Dalam perjalananku pulang, aku selalu di bayang-bayangi perasaan kagum tak dapat aku cegah, memuji kebaikan hati seorang cewek yang belum pernah aku kenal jauh sebelumnya. Dia seorang perempuan yang berhati malaikat. Gumamku memuji dalam hati.

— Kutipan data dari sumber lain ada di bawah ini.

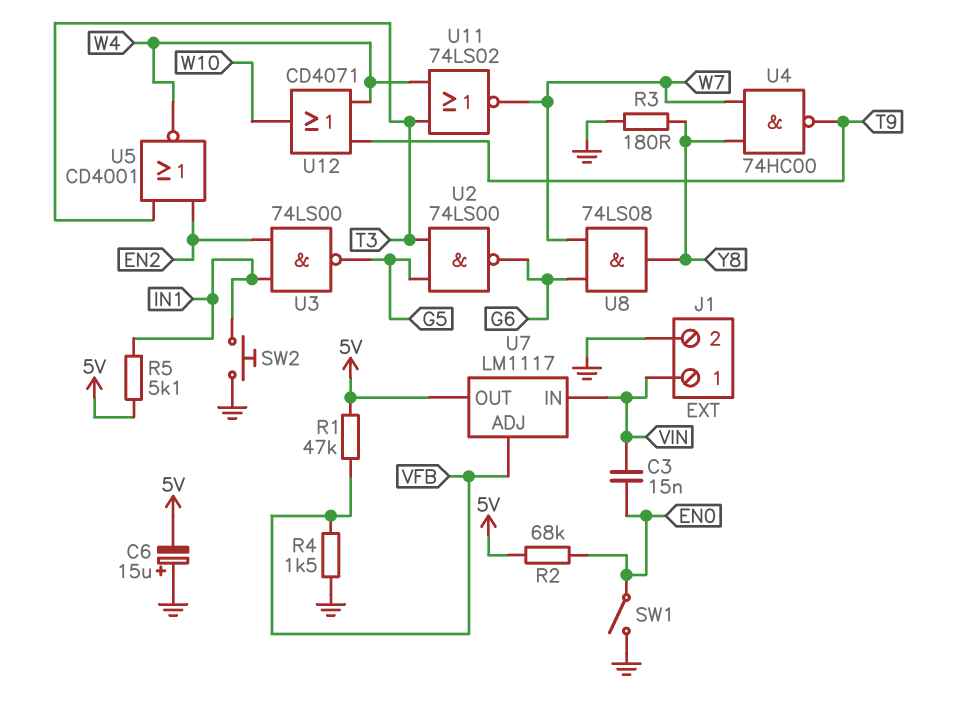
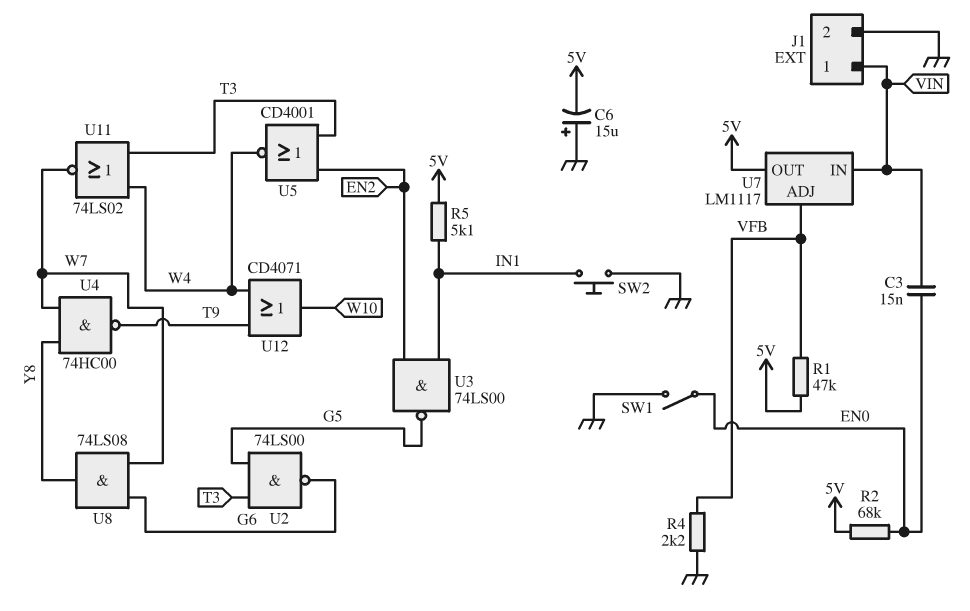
R3: 180 (GND, Y8) -> none
R4: 1.5k (GND, VFB) -> 2.2k (GND, VFB)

Setiba dirumah, payung itu kutaruh diatas sebuah balai-balai agar cepat mengering dan dalam hati aku janji, secepatnya akan kukembalikan agar secepatnya
pula aku bertemu dengannya.
Minggu pagi, aku berjalan disela gerimis yang bernyanyi dipucuk pepohonan rindang. Sesuai janji Indah padaku, bahwa minggu mendatang payung itu disuruh kembalikan bersama kartu pelajar miliknya. Sambil aku melangkah kuamati kartu pelajar yang ada digenggamanku. Baru kutahu alamatnya, adalah sebuah kompleks perumahan yang cukup elit dikota ini. Dikenal sebuah perumahan yang ideal lagi mewah.

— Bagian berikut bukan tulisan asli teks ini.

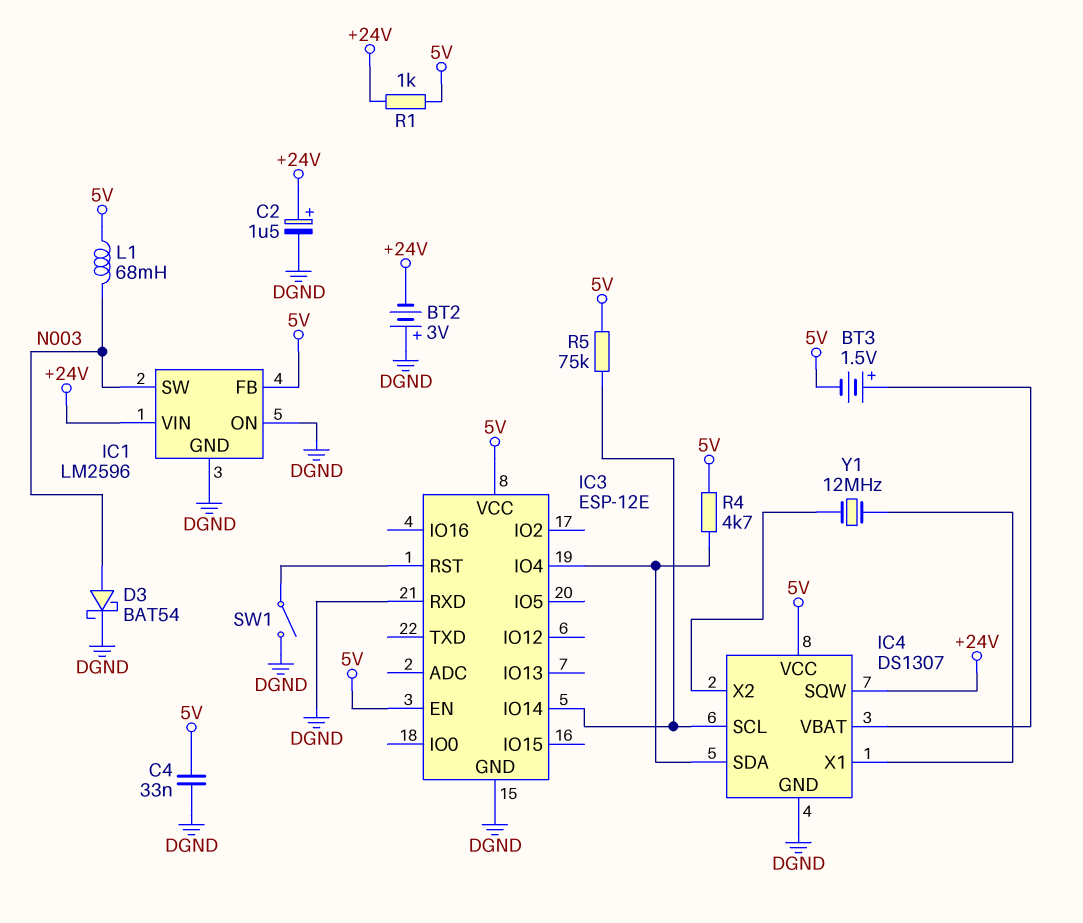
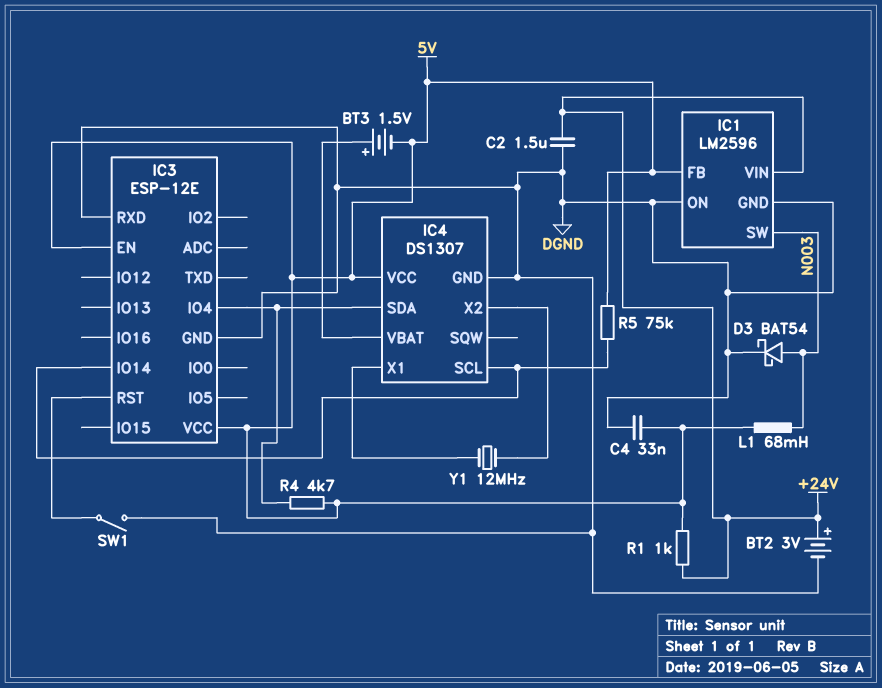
BT2: 3V (plus DGND, minus +24V) -> 3V (plus +24V, minus DGND)
C2: 1.5uF (plus +24V, minus DGND) -> 1.5uF (+24V, DGND)
IC4 pin SQW: +24V -> none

Setiba dirumah Indah, aku melangkah perlahan memasuki pekarangan rumahnya yang begitu luas. Kelihatannya sangat asri lagi sejuk, karena disana-sini ditumbuhi banyak pepohonan dan bunga-bunga warna-warni. Sangat indah sekali siapa saja yang memandangnya.
Aku tertegun lama didepan pintu masuk rumahnya. Tidak ada siapa-siapa yang kulihat disana. Sepertinya rumah itu tidak berpenghuni. Kosong. Lengang. Kucoba mengetuk pintu rumahnya dari luar disertai ucapan salam. Sesaat kemudian, dari balik kaca jendela rumahnya kulihat sesosok bayangan berjalan menuju arahku. Seorang lelaki paruh baya membukakanku pintu.

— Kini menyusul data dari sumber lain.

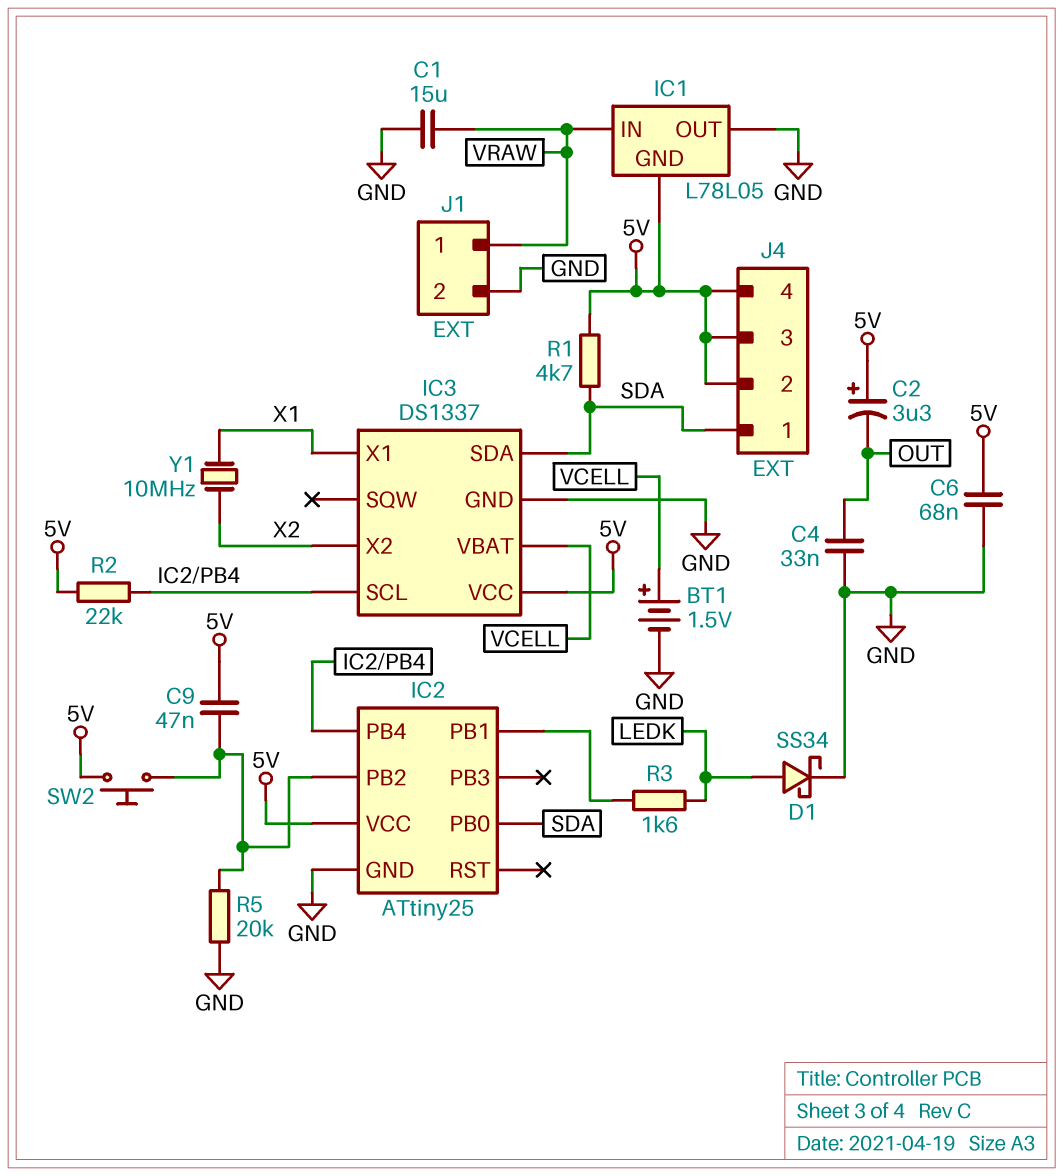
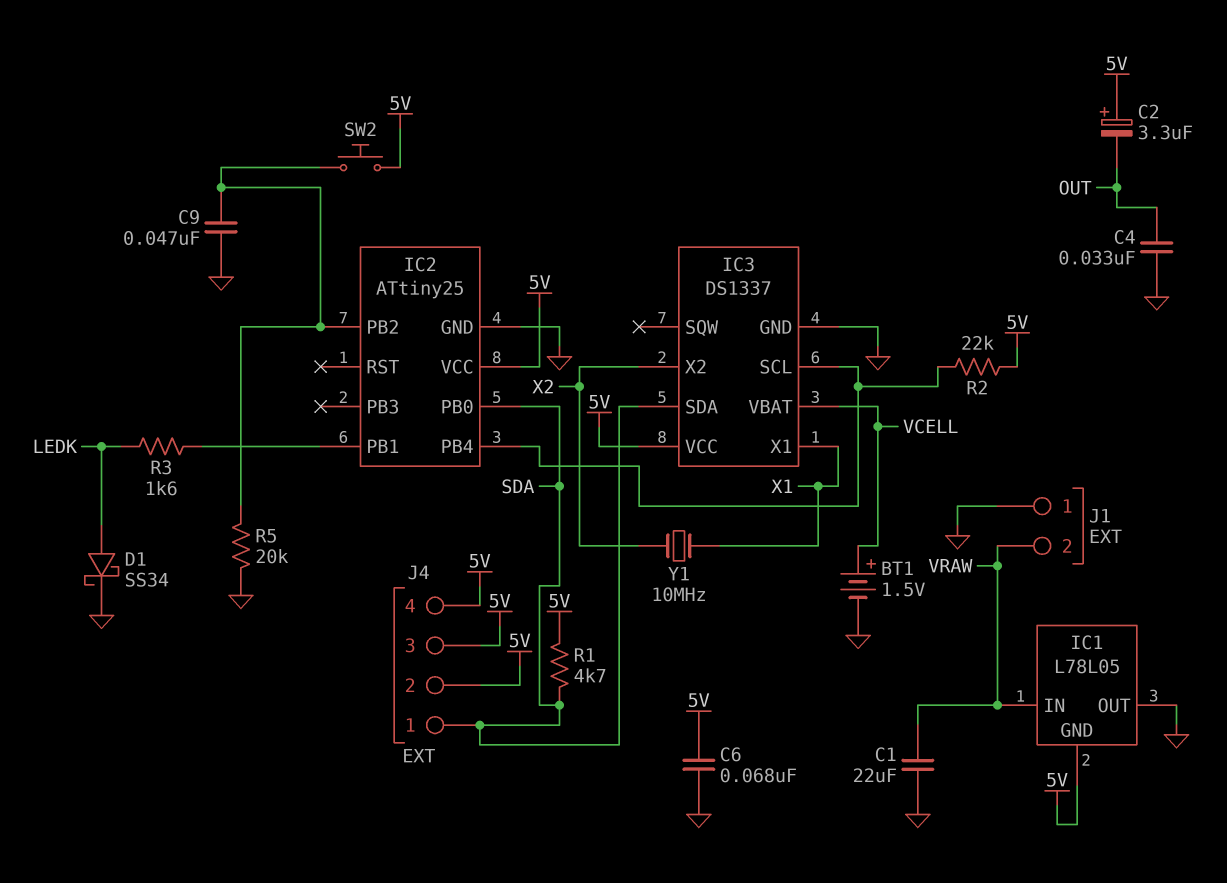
C1: 15uF (GND, VRAW) -> 22uF (GND, VRAW)
C9: 47nF (5V, IC2/PB2) -> 47nF (GND, IC2/PB2)
J1 pin 1: VRAW -> GND
J1 pin 2: GND -> VRAW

“Cari siapa, ya?” begitu tanyanya sambil menatapku curiga.
“Maaf Pak, apa betul ini rumahnya Indah Puspitasari?” balik aku bertanya padanya.
“Indah Puspitasari?” sahut lelaki itu sambil mengernyitkan keningnya.
“Tahu nggak bahwa Indah sudah tidak tinggal disini lagi sejak tiga hari lalu.................”
“Kemana perginya Pak?” tanyaku lagi.
“Sudah pindah, aku hanya disuruh nunggui rumahnya sebelum laku dijual.“ “Pindah kemana Pak?” lagi aku bertanya tak sabar.
“Pindah ke Surabaya bersama kedua orang tuanya beserta tiga adiknya, katanya ayah Indah tiba-tiba dimutasikan kesana sebagai pegawai Negeri Sipil dilingkungan kantor Kementerian Keuangan.” sahutnya menjelaskan padaku.
“Jadi satu keluarga semuanya pindah kesana.”
“Iya.” hatiku luruh mendengar jawab lelaki itu.
“Ada perlu apa dengan Indah?” tanya lelaki itu lagi.
“Ini payung beserta kartu pelajar miliknya aku kembalikan yang kupinjam beberapa hari lalu.” jawabku sambil kuserahkan padanya.
“Kalau begitu terima kasih banyak Pak, permisi.” kataku pamit sambil segera melangkah pergi. Sebelum kumelangkah jauh meninggalkan rumah itu, kembali lelaki itu memanggilku.
“Eh, tunggu.” cegatnya.
“Ada apa lagi?”
“Baru aku ingat, sebelum Indah berangkat ke Surabaya dia titip pesan padaku mengatakan bahwa kalau ada seseorang yang mengembalikan payung yang ia pinjam, tolak saja, berikan padanya kembali untuk dipakai karena kini lagi musim hujan, tentu dia masih membutuhkannya. Ikhlas hati Indah katanya memberikan kepadamu. Juga tak lupa Indah titip salam padamu.
“Terima kasih, Pak.” ujarku sambil menerima kembali payung yang di- serahkan kepadaku.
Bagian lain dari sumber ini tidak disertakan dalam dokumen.